YOUR OBJECTIVE — State how many lines of the listing contain the string "detail", giving only the number.

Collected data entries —
● ● ●

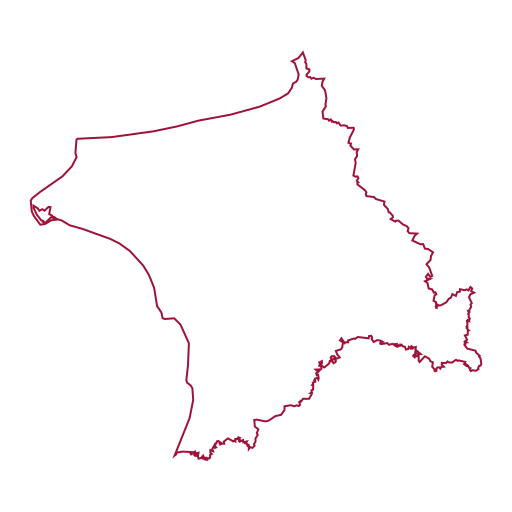 Necoclí, Antioquia, Colombia (Albers equal-area conic projection)
{"feature_id": "7082276B32018425198797", "entity_name": "Necoclí", "entity_type": "district", "adm_level": 2, "iso_a3": "COL", "parent_name": "Colombia", "parent_adm1": "Antioquia", "projection": "albers", "projection_center": [-76.605, 8.491], "detail": "fine", "context": "isolated", "style": "outline", "palette": "rose", "viewbox_px": 512, "rotation_deg": 0, "n_neighbors": 0, "source": "geoboundaries", "source_scale": "gbopen_adm2", "svg_char_len": 6056}
<svg xmlns="http://www.w3.org/2000/svg" viewBox="0 0 512 512"><path d="M302.9,52.4L298.5,58.0L291.9,61.2L294.8,63.1L298.7,74.5L297.7,79.6L296.2,81.7L292.9,83.6L291.8,87.9L288.2,93.3L279.8,98.4L259.8,106.6L230.8,114.6L198.6,120.6L176.7,126.5L153.6,131.3L111.5,137.1L77.3,138.8L76.5,139.8L75.4,153.0L76.6,157.1L71.9,166.3L62.4,176.4L40.2,191.9L32.3,198.1L30.7,200.7L31.8,211.4L33.7,215.7L40.3,224.7L45.3,223.9L51.1,220.3L57.9,219.5L56.8,219.4L53.8,217.2L53.9,218.0L50.9,217.4L44.4,223.7L43.9,222.0L42.7,221.7L43.1,220.9L41.2,220.3L36.7,214.5L33.7,208.1L33.6,205.7L37.5,208.2L39.5,210.8L42.3,209.2L44.5,210.7L48.5,206.9L50.5,207.1L49.2,214.1L52.0,215.6L52.3,217.0L54.4,217.1L56.8,219.0L61.8,220.5L69.7,225.3L82.2,228.8L110.0,238.8L119.5,243.5L130.1,251.2L143.3,265.7L148.9,274.9L154.1,287.7L157.1,306.1L161.4,312.5L162.6,318.2L164.8,319.0L174.2,318.3L180.5,324.6L188.9,343.3L188.0,365.2L186.3,380.5L187.3,382.8L190.8,385.6L192.4,388.4L193.2,400.0L189.6,418.1L174.6,455.6L176.2,454.4L176.6,452.6L182.8,451.6L192.2,452.1L190.5,453.5L191.1,454.4L195.1,451.5L195.8,453.2L194.1,454.9L195.2,455.9L196.1,455.9L197.1,453.1L198.5,452.7L197.9,456.8L198.6,458.7L201.2,457.9L203.1,455.6L203.9,457.3L202.8,458.5L205.5,459.6L205.2,457.9L206.2,457.7L207.5,459.3L207.8,458.2L209.3,458.4L210.2,457.3L210.0,455.0L211.7,454.0L210.3,452.4L210.4,450.1L213.1,451.2L212.3,448.8L213.4,446.9L214.7,446.5L215.0,447.9L216.1,447.4L214.3,445.3L215.4,444.8L215.2,443.6L216.4,443.2L217.1,441.2L218.4,441.0L220.5,442.5L219.5,443.0L220.2,444.5L221.6,443.6L224.2,443.7L223.8,441.6L227.9,438.4L233.4,441.4L234.2,440.6L235.4,441.4L235.4,439.0L236.9,439.0L238.4,437.3L239.8,437.9L238.3,439.2L240.0,440.0L239.0,441.1L239.6,441.7L243.1,440.1L243.3,442.3L246.7,441.5L245.5,443.3L246.7,443.4L247.4,445.4L248.0,444.6L248.8,445.1L248.8,449.0L250.3,447.1L252.5,447.9L254.6,445.7L253.9,444.3L255.5,441.7L255.5,438.5L257.7,434.9L256.8,433.1L258.3,429.3L254.8,426.5L254.3,420.0L256.5,419.6L265.5,421.4L268.8,420.5L275.4,416.1L281.1,414.8L284.5,410.0L284.5,406.3L290.7,405.2L294.2,406.3L296.6,405.3L298.8,406.0L300.0,404.9L299.3,402.1L300.4,401.9L300.5,400.9L301.4,401.2L302.9,398.8L309.0,398.8L311.8,394.0L311.9,392.9L310.8,392.9L311.7,392.2L311.5,390.4L313.1,389.6L313.2,385.3L312.2,385.0L313.2,383.9L312.8,382.6L315.3,381.7L315.2,380.4L314.3,380.2L315.3,378.4L317.4,378.1L318.3,379.6L318.7,378.2L318.1,374.8L316.9,375.3L316.1,373.4L318.3,371.8L315.7,369.6L319.0,369.4L319.1,370.7L321.5,368.7L321.1,366.0L319.3,365.8L320.0,363.5L319.3,362.4L321.9,361.1L322.0,363.1L320.7,365.1L324.3,367.5L329.2,363.4L329.8,360.9L332.7,361.7L333.5,363.2L335.4,362.2L335.9,361.0L334.4,358.8L333.3,358.6L332.6,360.0L331.3,359.7L330.7,357.3L331.8,356.2L334.3,356.2L336.3,358.8L339.7,357.4L337.1,354.3L335.9,350.9L341.0,349.3L342.3,347.1L343.0,342.3L340.0,340.5L341.4,338.3L344.7,343.1L345.2,342.3L348.2,342.3L348.1,340.5L353.8,338.5L355.1,338.9L357.8,337.0L368.6,338.3L369.0,336.1L371.2,335.8L372.1,337.3L371.6,338.8L373.7,342.0L377.3,340.1L380.6,340.6L382.6,341.8L380.4,342.6L380.2,343.6L381.2,344.1L387.3,343.1L389.0,344.8L392.7,343.8L394.4,345.1L395.1,344.0L396.4,344.0L395.8,346.1L397.3,346.8L398.2,346.4L397.2,345.4L397.6,344.7L398.5,345.7L400.2,345.7L400.2,344.6L401.6,344.6L402.5,346.2L405.0,346.8L405.8,349.5L408.1,349.1L408.9,346.8L410.7,348.5L411.4,346.2L412.6,347.0L412.3,349.4L413.3,347.6L415.8,347.0L415.2,352.7L416.9,350.8L420.5,353.9L415.8,353.6L414.9,355.3L413.7,355.0L413.2,355.9L414.6,357.1L414.9,355.7L416.0,356.5L418.6,355.1L418.7,360.8L419.6,362.0L424.9,356.3L429.0,358.6L430.6,361.4L432.9,362.3L432.2,366.7L434.5,369.4L435.6,369.4L434.6,370.7L435.2,371.3L436.4,370.9L436.4,368.7L437.5,367.4L439.5,367.4L440.3,368.6L441.5,366.8L443.8,366.7L441.6,364.2L441.9,362.8L445.8,363.1L447.6,361.5L448.4,362.3L452.0,362.6L456.0,359.8L457.6,360.9L458.7,360.4L465.2,361.9L464.6,363.1L466.3,364.4L464.7,364.6L466.7,366.1L468.4,366.0L468.9,367.7L470.5,368.2L470.0,369.9L470.9,371.1L472.5,370.2L475.8,370.8L478.5,369.0L478.1,368.1L479.3,365.7L480.4,365.7L481.3,364.3L480.6,358.7L479.1,356.5L479.7,355.8L476.2,352.7L475.5,350.7L467.3,348.6L464.4,344.8L464.8,342.8L465.4,343.6L465.5,342.5L466.4,342.4L465.4,341.8L466.1,341.6L465.5,340.9L467.1,339.8L464.9,335.4L467.7,334.7L467.8,330.4L468.7,330.3L466.8,328.3L467.5,327.2L466.5,326.7L467.6,324.7L467.0,321.1L469.0,321.3L468.2,319.9L469.3,319.9L469.8,318.4L468.6,317.3L468.9,315.1L468.1,314.0L469.0,312.9L468.3,311.3L469.4,311.7L469.4,309.8L471.2,306.8L470.5,304.5L471.8,303.1L469.0,297.2L470.4,294.3L474.1,292.7L471.1,291.1L472.2,288.5L470.4,287.0L468.5,290.4L466.7,289.4L464.6,290.2L459.9,289.2L459.8,291.7L457.1,292.2L455.9,295.9L452.4,294.1L450.9,297.7L448.8,298.8L446.3,302.3L441.1,305.2L436.9,305.8L436.7,308.0L436.2,307.9L435.7,306.4L437.3,304.5L436.0,303.9L436.1,302.2L433.5,300.7L434.6,295.4L436.3,294.3L435.4,292.3L433.9,292.7L432.1,289.4L428.7,288.5L427.4,282.9L425.0,281.2L429.9,279.0L427.0,278.6L425.9,276.8L428.1,273.9L430.3,277.0L432.2,275.9L429.3,267.7L426.5,264.2L430.6,259.9L430.9,256.3L433.0,252.3L428.4,249.2L424.9,248.6L423.2,244.1L420.5,244.3L412.3,240.5L414.5,236.0L417.1,233.6L409.5,233.2L407.7,231.3L408.5,228.1L406.5,226.0L403.0,224.5L398.6,220.7L396.0,220.7L395.2,221.6L390.7,219.1L392.9,217.4L392.8,215.8L389.8,212.4L388.7,212.3L387.9,209.1L383.9,204.8L384.5,201.6L375.9,199.0L373.9,197.0L366.4,196.1L365.8,194.0L366.4,192.4L365.2,190.4L357.4,184.4L357.4,182.8L358.3,182.4L356.8,180.7L358.4,178.2L357.5,176.4L355.6,176.7L353.4,175.6L355.7,163.0L355.0,159.2L357.1,156.1L356.7,152.1L358.2,149.3L354.0,149.5L350.4,145.7L351.0,143.6L348.4,142.8L349.9,137.4L353.9,129.5L353.6,127.8L347.7,127.9L347.2,126.2L344.2,125.3L340.7,125.6L338.4,122.5L336.7,123.3L335.9,122.0L333.8,122.2L332.6,121.1L332.0,121.7L330.8,119.4L329.0,120.7L328.2,119.3L323.4,118.5L322.5,111.6L325.9,106.3L325.4,104.9L326.4,98.3L325.1,90.4L321.8,85.8L322.5,81.7L324.2,78.6L315.9,79.0L313.6,77.8L311.4,78.7L310.3,77.1L308.6,77.3L306.6,76.1L306.6,74.6L309.3,71.4L309.5,69.5L306.4,68.4L306.4,64.0L305.2,62.2L305.7,60.2L302.9,52.4Z" fill="none" stroke="#9f1239" stroke-width="2"/></svg>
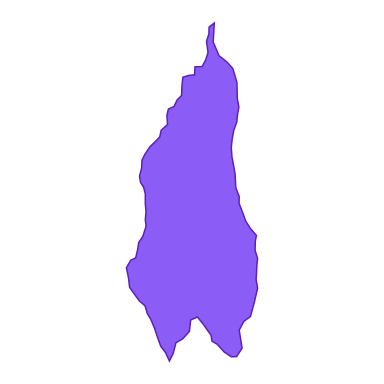 outline of Parisi, São Paulo, Brazil
{"feature_id": "56859067B23293504570828", "entity_name": "Parisi", "entity_type": "district", "adm_level": 2, "iso_a3": "BRA", "parent_name": "Brazil", "parent_adm1": "São Paulo", "projection": "equal_earth", "projection_center": [-50.037, -20.26], "detail": "fine", "context": "isolated", "style": "filled", "palette": "violet", "viewbox_px": 384, "rotation_deg": 0, "n_neighbors": 0, "source": "geoboundaries", "source_scale": "gbopen_adm2", "svg_char_len": 1322}
<svg xmlns="http://www.w3.org/2000/svg" viewBox="0 0 384 384"><path d="M214.3,23.0L209.1,27.0L208.9,33.9L206.5,41.3L208.0,52.6L205.7,59.8L202.1,66.6L195.0,66.8L194.5,74.8L188.9,75.4L182.9,77.2L181.8,87.0L181.6,95.5L177.2,99.8L174.0,106.5L168.4,109.1L166.9,115.2L167.5,124.5L161.2,130.2L159.7,137.0L154.7,142.2L150.1,146.5L144.8,154.4L142.0,160.2L141.6,168.3L139.5,176.1L140.5,182.3L143.7,187.4L145.3,193.9L145.3,203.8L146.0,211.7L145.3,220.0L146.1,226.2L142.8,236.4L138.7,242.5L137.7,249.3L135.7,257.8L130.8,260.2L126.4,267.7L128.5,278.0L129.6,287.4L139.2,300.8L145.0,305.8L147.3,313.6L150.7,319.2L154.4,327.9L158.3,339.6L160.8,346.4L165.6,352.7L169.4,361.0L173.2,353.4L176.0,342.7L182.8,338.8L189.4,331.4L190.7,319.9L197.5,317.1L203.8,324.9L207.2,329.9L211.0,335.1L212.0,341.2L217.2,344.3L224.3,352.1L231.3,356.8L236.6,356.6L242.1,348.1L240.6,338.8L239.2,330.1L243.9,321.4L250.5,316.4L254.3,302.4L257.6,288.2L256.1,279.3L256.6,271.5L256.9,264.7L257.6,258.5L255.1,250.4L255.3,241.5L256.4,235.4L250.5,228.6L245.7,221.1L243.2,214.0L239.1,203.4L239.2,196.5L235.8,187.6L235.1,174.1L233.7,166.0L232.0,157.1L231.3,147.6L232.0,140.4L233.7,130.6L236.8,122.0L237.6,113.9L238.9,107.1L237.3,98.7L237.1,89.0L236.9,82.2L232.8,68.5L226.7,61.8L219.0,55.7L213.2,42.0L214.3,23.0Z" fill="#8b5cf6" stroke="#5b21b6" stroke-width="1.5"/></svg>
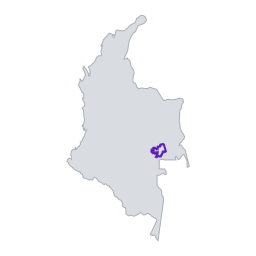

● ● ●

WORKED SOLUTION — 2